For the 24th consecutive year, the Gorton Cup was contested at Harvard University’s Bright-Landry Hockey Center during Seafood Expo North America – which was known as the Boston Seafood Show when the contest was created by seafood industry icons Bill Gorton and Neal Workman.
The game raises money for the Seafood Industry Research Fund (SIRF), a nonprofit group investigating issues and topics pertinent to the seafood industry from a scientific perspective. This year's game raised more than USD 72,000 (EUR 67,000).
This year, the industry rallied behind a special cause.

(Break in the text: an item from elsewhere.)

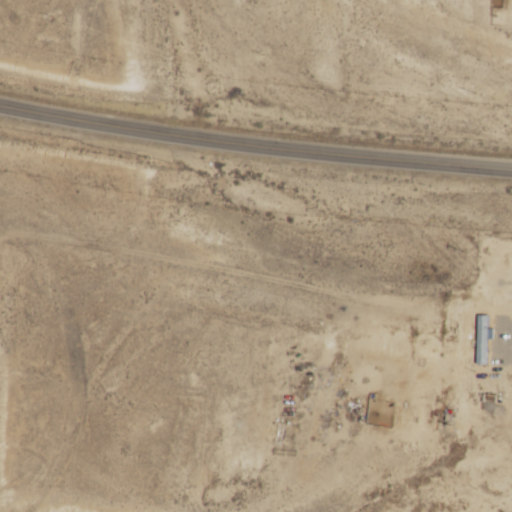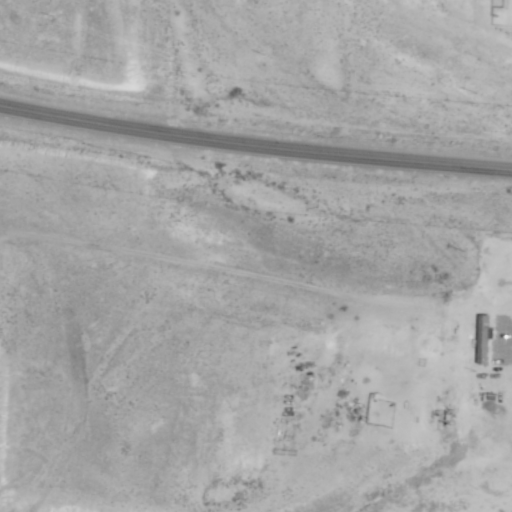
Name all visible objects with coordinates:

Mark Leslie, a former shrimp buyer and manager in various roles in the seafood industry, including in supply chain, operations, acquisitions and fishery products, most recently for High Liner Foods, was diagnosed with Stage 4 pancreatic cancer in October 2016. Jim Bonnvie, the president of Seafax and one of the game’s other organizers, dedicated the game Leslie and said it couldn’t have honored a better cause.

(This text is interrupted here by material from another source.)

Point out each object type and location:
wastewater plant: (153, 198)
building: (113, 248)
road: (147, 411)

“We’re all just glad to help him out and do something in his honor, and it was a lot of fun tonight,” Bonnvie said. “All of SIRF was able to get behind it and we’re not done yet – money is still rolling in.”
For his part, Leslie said the honor was unexpected and much appreciated.
“It means a lot. I have been in the seafood industry since 1982, when I started as a shrimp biologist in Ecuador. For the industry to reach out to me and to give back, it chokes me up,” he said. “Even though we all compete against each other, at the end of the day, we come together to support each other. It’s so nice to see how giving of an industry we are.”